Riot has already come out and said that it has spoken with Starboard on several occasions, appreciates the company’s input and looks forward to continued constructive dialogue to create value for all shareholders. However, at first glance it would not be unreasonable to think that Starboard could encounter difficulties due to the company scoring very poorly on corporate governance metrics, its staggered five-person board of directors with only one seat open at its next meeting, and the actions recent showing that the company is solely focused on being the largest vertically integrated bitcoin miner. Shareholder activism often comes down to making an incontrovertible argument. Starboard has one here, at least for the 600 MW that is not yet used. Once management sees money coming in, allowing them to grow to the enormous compensation they’ve been receiving, it’s not a long jump to convert their other capability.

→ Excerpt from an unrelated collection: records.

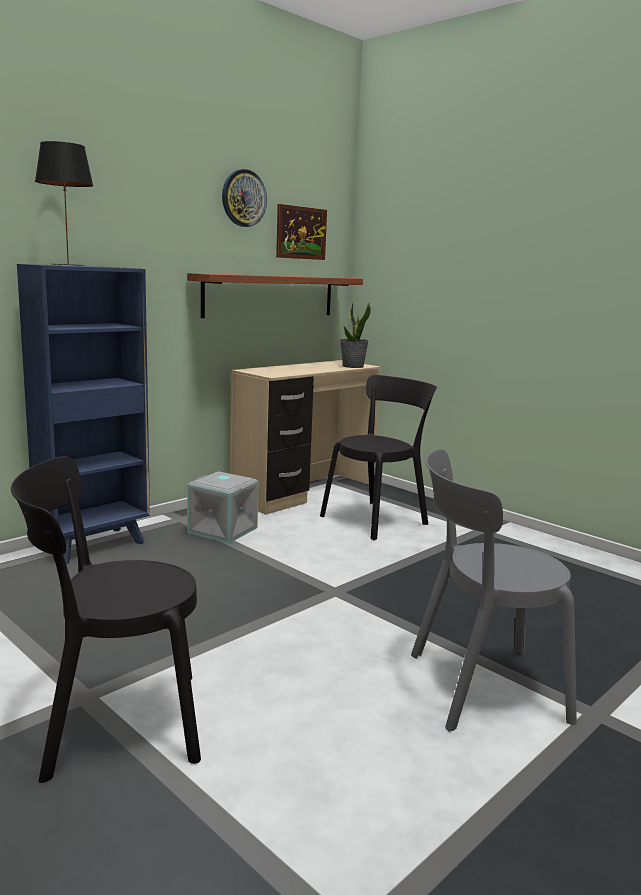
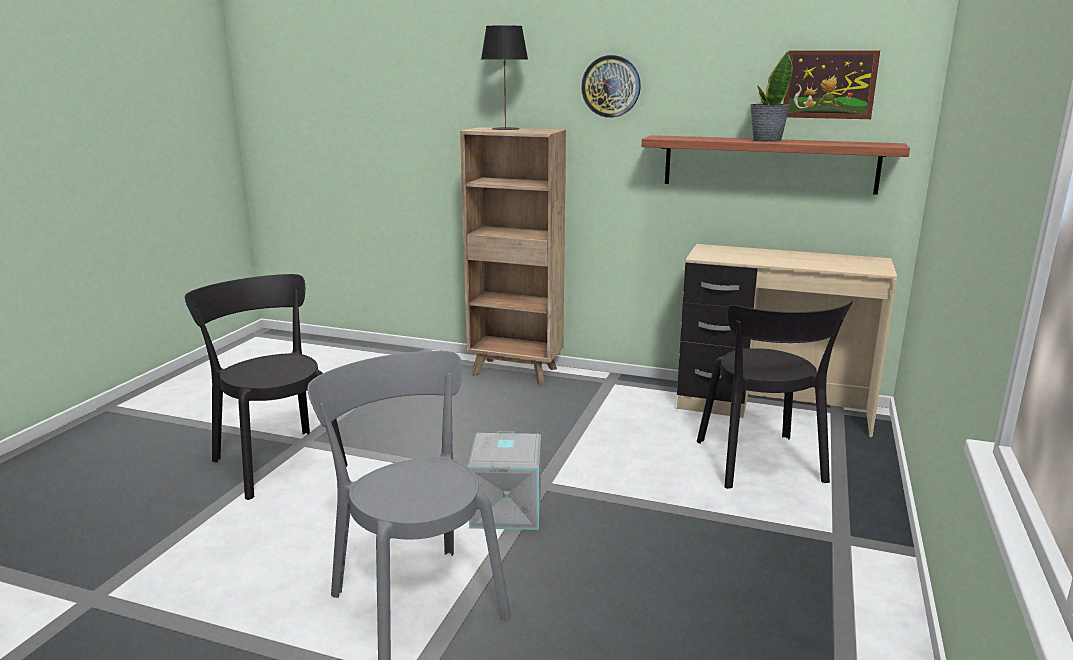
camera: 65 degrees right, 5 degrees up
blue bookcase [17,264,150,565] -> brown bookcase [460,127,566,385]
grey storage box [187,471,259,543] -> grey storage box moved to [467,431,541,530]
wall clock [222,169,267,227] -> wall clock moved to [581,55,641,118]
black chair [320,375,437,540] -> black chair turned 60 degrees clockwise [697,301,853,489]
potted plant [340,302,371,368] -> potted plant moved to [750,51,793,142]

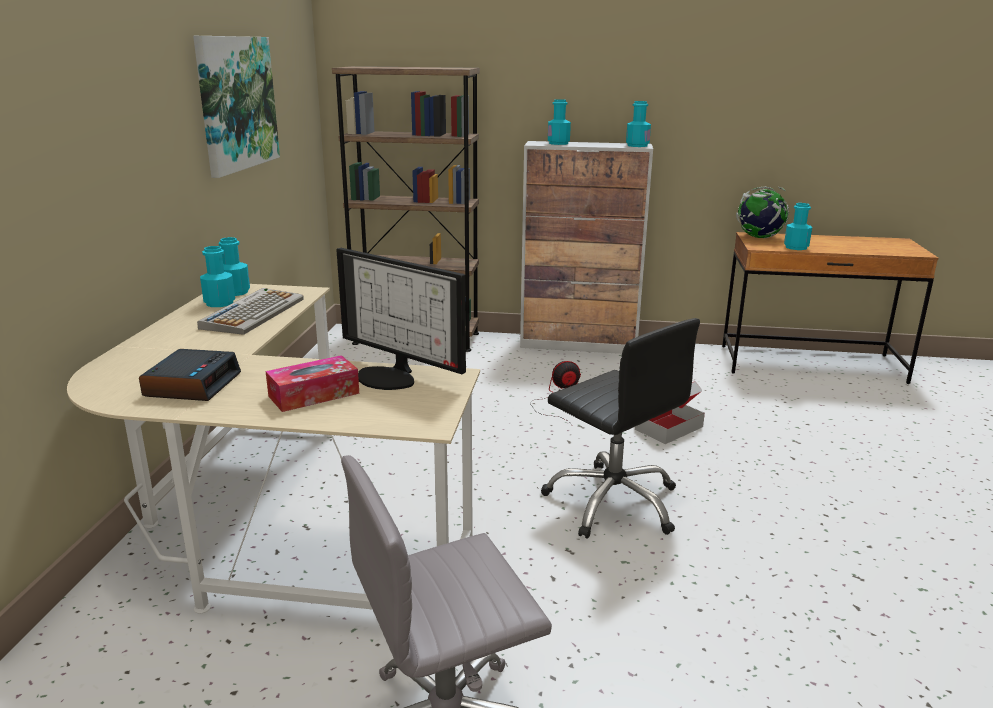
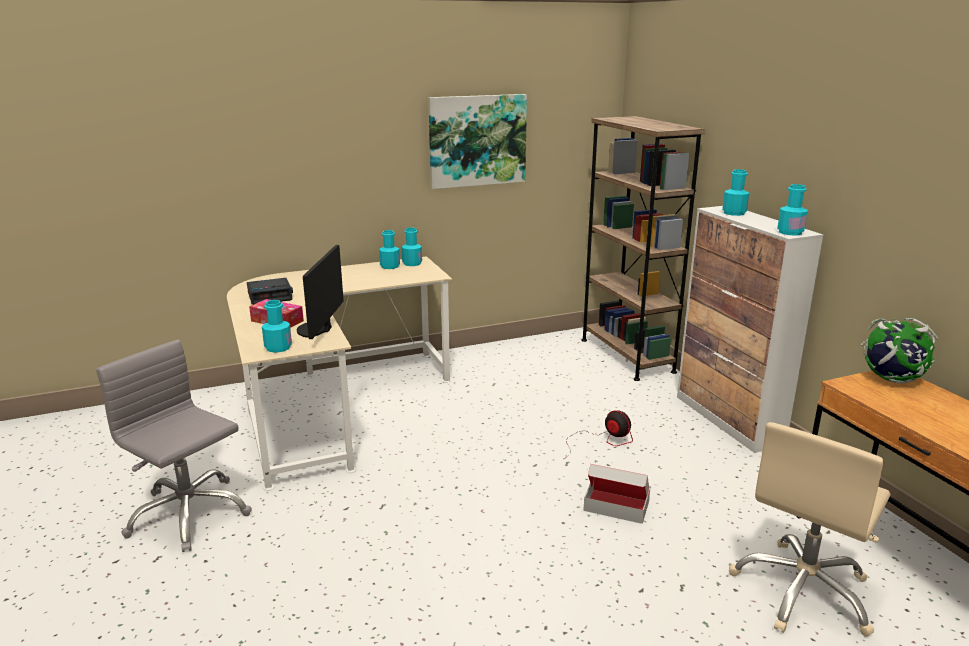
camera: 60 degrees right, 0 degrees up
keyboard [197,288,304,335] -> none
black office chair [541,318,700,539] -> none
turquoise bottle [784,203,812,250] -> turquoise bottle moved to [262,300,292,353]
none -> beige office chair [729,422,891,637]

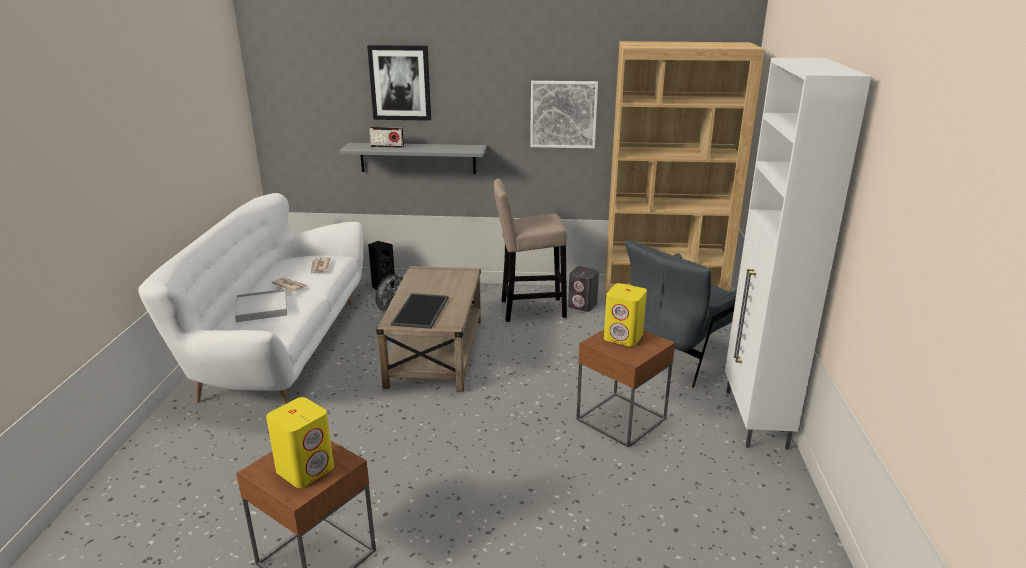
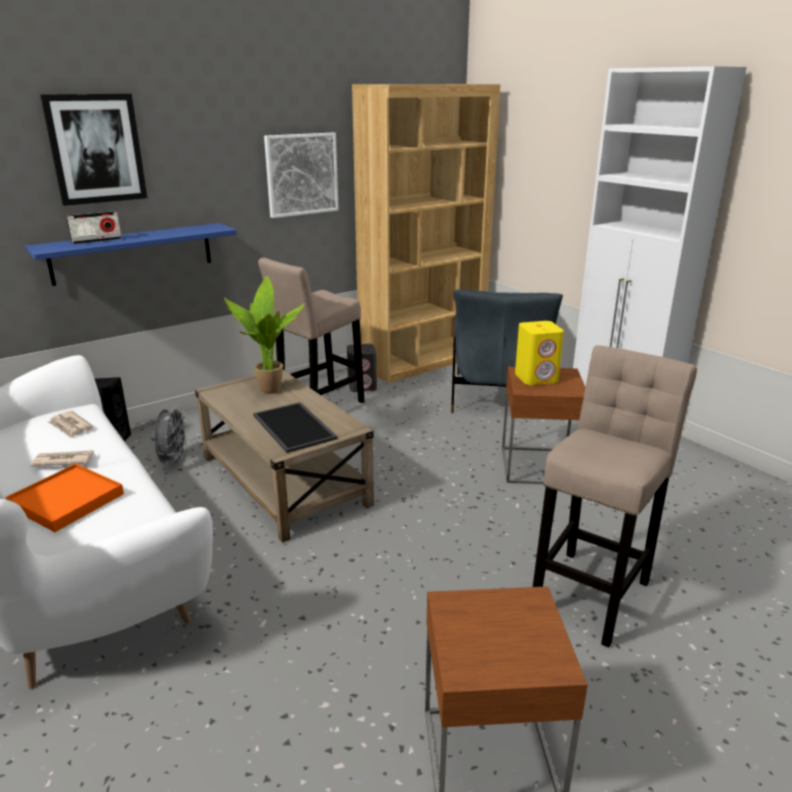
camera: 40 degrees left, 0 degrees up
white tray [235,289,287,322] -> orange tray [5,464,124,532]
yellow speaker [266,397,334,488] -> none
grey shelf [339,143,487,174] -> blue shelf [25,223,237,286]
none -> potted plant [224,276,305,394]
none -> beige stool [533,345,697,648]

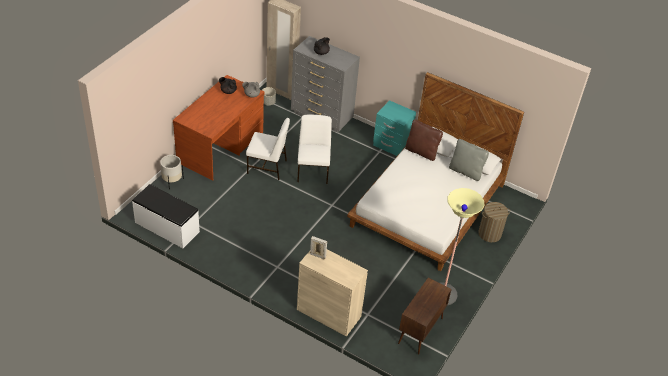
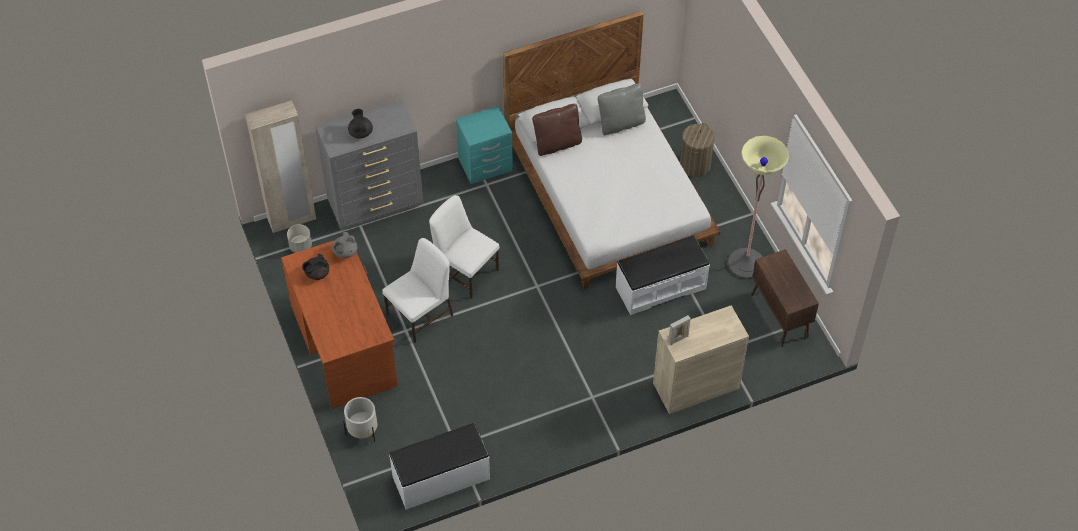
camera: 50 degrees left, 10 degrees up
none -> white bench [616,235,710,315]

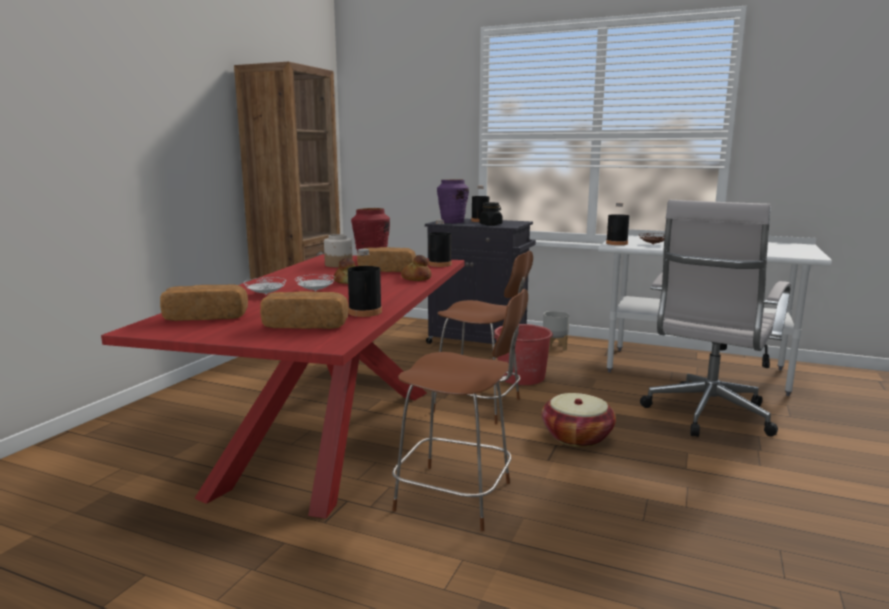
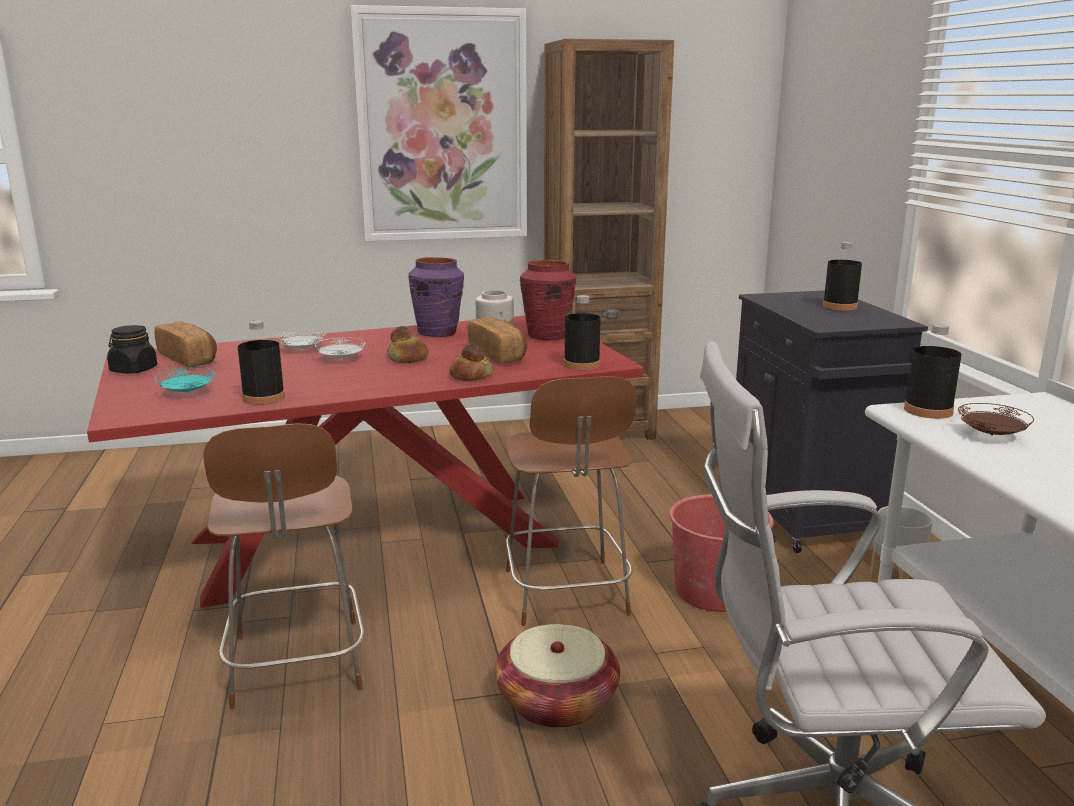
camera: 55 degrees right, 5 degrees up
bread [260,291,349,329] -> turquoise plate [155,367,215,393]
purple vase [437,179,469,223] -> purple vase moved to [408,257,464,337]
black jar [480,202,503,226] -> black jar moved to [107,325,157,373]
none -> picture [350,5,527,241]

Additionally, Riot recently purchased 510 million dollars in bitcoins on the open market using the proceeds from a convertible senior notes offering, reflecting that you may want to acquire bitcoins today at a rate that exceeds your current mining capacity. There would be no better way to achieve that goal than to convert some of its capacity into hyperscalers to generate strong, stable cash flow well above what its normal operations would generate. If Riot is really that adamant about owning bitcoin, it could use some of this excess cash flow to acquire some of the bitcoin it would have otherwise mined. Management must decide if Riot wants to be a professionally managed company that optimizes value for everyone involved or if it simply wants to be a bitcoin miner. If management decides the latter, it will choose not only to give up billions of dollars in value, but will put itself in the path of a potential costly and distracting proxy fight with Starboard over the next two years, at the end of which the Management could walk. away with nothing. We do not believe this will happen, as there seems to be a lot of room for an agreement.
Ken Squire is the founder and president of 13D Monitor, an institutional research service on shareholder activism, and the founder and portfolio manager of the 13D Activist Fund, a mutual fund that invests in a portfolio of 13D activist investments. Riot Platforms is owned by the fund.